▶
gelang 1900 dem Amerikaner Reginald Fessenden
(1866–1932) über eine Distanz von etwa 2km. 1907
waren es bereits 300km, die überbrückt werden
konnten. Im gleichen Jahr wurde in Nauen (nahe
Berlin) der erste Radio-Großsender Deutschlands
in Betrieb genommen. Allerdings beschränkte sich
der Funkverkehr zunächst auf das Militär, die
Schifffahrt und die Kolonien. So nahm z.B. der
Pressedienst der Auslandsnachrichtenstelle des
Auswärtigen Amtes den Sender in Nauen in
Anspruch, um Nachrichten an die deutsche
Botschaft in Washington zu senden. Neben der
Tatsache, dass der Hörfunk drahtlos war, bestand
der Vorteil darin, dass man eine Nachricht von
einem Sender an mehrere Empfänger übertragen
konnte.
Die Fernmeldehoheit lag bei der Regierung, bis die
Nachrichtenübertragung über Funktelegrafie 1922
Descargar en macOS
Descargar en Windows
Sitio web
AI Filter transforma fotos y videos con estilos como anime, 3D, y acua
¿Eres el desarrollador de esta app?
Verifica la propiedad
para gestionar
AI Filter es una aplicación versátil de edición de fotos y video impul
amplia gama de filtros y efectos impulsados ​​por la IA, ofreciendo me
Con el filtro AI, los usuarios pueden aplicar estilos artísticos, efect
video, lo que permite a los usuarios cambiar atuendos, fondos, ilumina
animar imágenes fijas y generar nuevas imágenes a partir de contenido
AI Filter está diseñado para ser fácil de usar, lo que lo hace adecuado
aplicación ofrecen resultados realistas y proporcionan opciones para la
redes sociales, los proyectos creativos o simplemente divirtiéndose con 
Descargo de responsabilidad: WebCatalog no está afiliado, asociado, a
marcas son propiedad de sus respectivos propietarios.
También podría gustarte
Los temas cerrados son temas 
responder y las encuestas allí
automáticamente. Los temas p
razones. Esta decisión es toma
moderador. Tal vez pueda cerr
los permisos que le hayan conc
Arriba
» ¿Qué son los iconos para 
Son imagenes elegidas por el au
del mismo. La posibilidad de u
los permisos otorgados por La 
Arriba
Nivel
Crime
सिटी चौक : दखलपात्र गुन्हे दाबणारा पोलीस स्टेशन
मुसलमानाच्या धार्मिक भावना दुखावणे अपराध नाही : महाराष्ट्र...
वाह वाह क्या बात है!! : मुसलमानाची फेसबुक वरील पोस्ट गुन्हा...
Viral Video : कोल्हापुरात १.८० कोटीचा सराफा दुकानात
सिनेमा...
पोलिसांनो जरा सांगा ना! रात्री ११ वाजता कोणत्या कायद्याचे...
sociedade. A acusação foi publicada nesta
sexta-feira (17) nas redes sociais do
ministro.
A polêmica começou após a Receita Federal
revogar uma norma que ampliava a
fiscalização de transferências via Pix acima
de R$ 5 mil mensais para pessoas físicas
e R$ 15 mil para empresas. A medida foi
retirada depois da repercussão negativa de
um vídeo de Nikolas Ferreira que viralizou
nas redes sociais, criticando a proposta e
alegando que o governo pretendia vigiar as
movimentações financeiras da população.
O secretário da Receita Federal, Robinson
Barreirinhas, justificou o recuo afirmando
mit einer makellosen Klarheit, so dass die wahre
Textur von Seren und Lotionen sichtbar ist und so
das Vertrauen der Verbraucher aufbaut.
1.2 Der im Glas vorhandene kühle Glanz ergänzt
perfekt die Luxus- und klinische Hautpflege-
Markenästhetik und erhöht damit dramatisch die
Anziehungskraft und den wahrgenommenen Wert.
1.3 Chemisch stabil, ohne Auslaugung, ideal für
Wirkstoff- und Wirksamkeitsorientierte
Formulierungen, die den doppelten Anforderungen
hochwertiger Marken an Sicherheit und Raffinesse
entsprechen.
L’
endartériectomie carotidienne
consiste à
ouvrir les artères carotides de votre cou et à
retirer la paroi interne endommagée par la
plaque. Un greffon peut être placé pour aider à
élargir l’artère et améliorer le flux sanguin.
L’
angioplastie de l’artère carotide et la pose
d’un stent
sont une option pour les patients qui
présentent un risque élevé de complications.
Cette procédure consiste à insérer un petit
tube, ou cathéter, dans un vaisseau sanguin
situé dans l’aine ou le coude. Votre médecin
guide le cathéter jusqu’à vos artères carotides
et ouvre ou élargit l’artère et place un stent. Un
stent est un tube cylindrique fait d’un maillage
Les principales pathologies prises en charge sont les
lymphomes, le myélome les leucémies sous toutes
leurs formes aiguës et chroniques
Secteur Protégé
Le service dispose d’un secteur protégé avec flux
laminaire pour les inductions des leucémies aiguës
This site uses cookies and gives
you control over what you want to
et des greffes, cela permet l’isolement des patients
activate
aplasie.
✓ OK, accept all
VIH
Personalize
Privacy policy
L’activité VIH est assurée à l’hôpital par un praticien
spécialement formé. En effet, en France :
◀
Description of the task:
Each entry given above is to be duplicated exactly.

Exercise output:
gelang 1900 dem Amerikaner Reginald Fessenden
(1866–1932) über eine Distanz von etwa 2km. 1907
waren es bereits 300km, die überbrückt werden
konnten. Im gleichen Jahr wurde in Nauen (nahe
Berlin) der erste Radio-Großsender Deutschlands
in Betrieb genommen. Allerdings beschränkte sich
der Funkverkehr zunächst auf das Militär, die
Schifffahrt und die Kolonien. So nahm z.B. der
Pressedienst der Auslandsnachrichtenstelle des
Auswärtigen Amtes den Sender in Nauen in
Anspruch, um Nachrichten an die deutsche
Botschaft in Washington zu senden. Neben der
Tatsache, dass der Hörfunk drahtlos war, bestand
der Vorteil darin, dass man eine Nachricht von
einem Sender an mehrere Empfänger übertragen
konnte.
Die Fernmeldehoheit lag bei der Regierung, bis die
Nachrichtenübertragung über Funktelegrafie 1922
Descargar en macOS
Descargar en Windows
Sitio web
AI Filter transforma fotos y videos con estilos como anime, 3D, y acua
¿Eres el desarrollador de esta app?
Verifica la propiedad
para gestionar
AI Filter es una aplicación versátil de edición de fotos y video impul
amplia gama de filtros y efectos impulsados ​​por la IA, ofreciendo me
Con el filtro AI, los usuarios pueden aplicar estilos artísticos, efect
video, lo que permite a los usuarios cambiar atuendos, fondos, ilumina
animar imágenes fijas y generar nuevas imágenes a partir de contenido
AI Filter está diseñado para ser fácil de usar, lo que lo hace adecuado
aplicación ofrecen resultados realistas y proporcionan opciones para la
redes sociales, los proyectos creativos o simplemente divirtiéndose con 
Descargo de responsabilidad: WebCatalog no está afiliado, asociado, a
marcas son propiedad de sus respectivos propietarios.
También podría gustarte
Los temas cerrados son temas 
responder y las encuestas allí
automáticamente. Los temas p
razones. Esta decisión es toma
moderador. Tal vez pueda cerr
los permisos que le hayan conc
Arriba
» ¿Qué son los iconos para 
Son imagenes elegidas por el au
del mismo. La posibilidad de u
los permisos otorgados por La 
Arriba
Nivel
Crime
सिटी चौक : दखलपात्र गुन्हे दाबणारा पोलीस स्टेशन
मुसलमानाच्या धार्मिक भावना दुखावणे अपराध नाही : महाराष्ट्र...
वाह वाह क्या बात है!! : मुसलमानाची फेसबुक वरील पोस्ट गुन्हा...
Viral Video : कोल्हापुरात १.८० कोटीचा सराफा दुकानात
सिनेमा...
पोलिसांनो जरा सांगा ना! रात्री ११ वाजता कोणत्या कायद्याचे...
sociedade. A acusação foi publicada nesta
sexta-feira (17) nas redes sociais do
ministro.
A polêmica começou após a Receita Federal
revogar uma norma que ampliava a
fiscalização de transferências via Pix acima
de R$ 5 mil mensais para pessoas físicas
e R$ 15 mil para empresas. A medida foi
retirada depois da repercussão negativa de
um vídeo de Nikolas Ferreira que viralizou
nas redes sociais, criticando a proposta e
alegando que o governo pretendia vigiar as
movimentações financeiras da população.
O secretário da Receita Federal, Robinson
Barreirinhas, justificou o recuo afirmando
mit einer makellosen Klarheit, so dass die wahre
Textur von Seren und Lotionen sichtbar ist und so
das Vertrauen der Verbraucher aufbaut.
1.2 Der im Glas vorhandene kühle Glanz ergänzt
perfekt die Luxus- und klinische Hautpflege-
Markenästhetik und erhöht damit dramatisch die
Anziehungskraft und den wahrgenommenen Wert.
1.3 Chemisch stabil, ohne Auslaugung, ideal für
Wirkstoff- und Wirksamkeitsorientierte
Formulierungen, die den doppelten Anforderungen
hochwertiger Marken an Sicherheit und Raffinesse
entsprechen.
L’
endartériectomie carotidienne
consiste à
ouvrir les artères carotides de votre cou et à
retirer la paroi interne endommagée par la
plaque. Un greffon peut être placé pour aider à
élargir l’artère et améliorer le flux sanguin.
L’
angioplastie de l’artère carotide et la pose
d’un stent
sont une option pour les patients qui
présentent un risque élevé de complications.
Cette procédure consiste à insérer un petit
tube, ou cathéter, dans un vaisseau sanguin
situé dans l’aine ou le coude. Votre médecin
guide le cathéter jusqu’à vos artères carotides
et ouvre ou élargit l’artère et place un stent. Un
stent est un tube cylindrique fait d’un maillage
Les principales pathologies prises en charge sont les
lymphomes, le myélome les leucémies sous toutes
leurs formes aiguës et chroniques
Secteur Protégé
Le service dispose d’un secteur protégé avec flux
laminaire pour les inductions des leucémies aiguës
This site uses cookies and gives
you control over what you want to
et des greffes, cela permet l’isolement des patients
activate
aplasie.
✓ OK, accept all
VIH
Personalize
Privacy policy
L’activité VIH est assurée à l’hôpital par un praticien
spécialement formé. En effet, en France :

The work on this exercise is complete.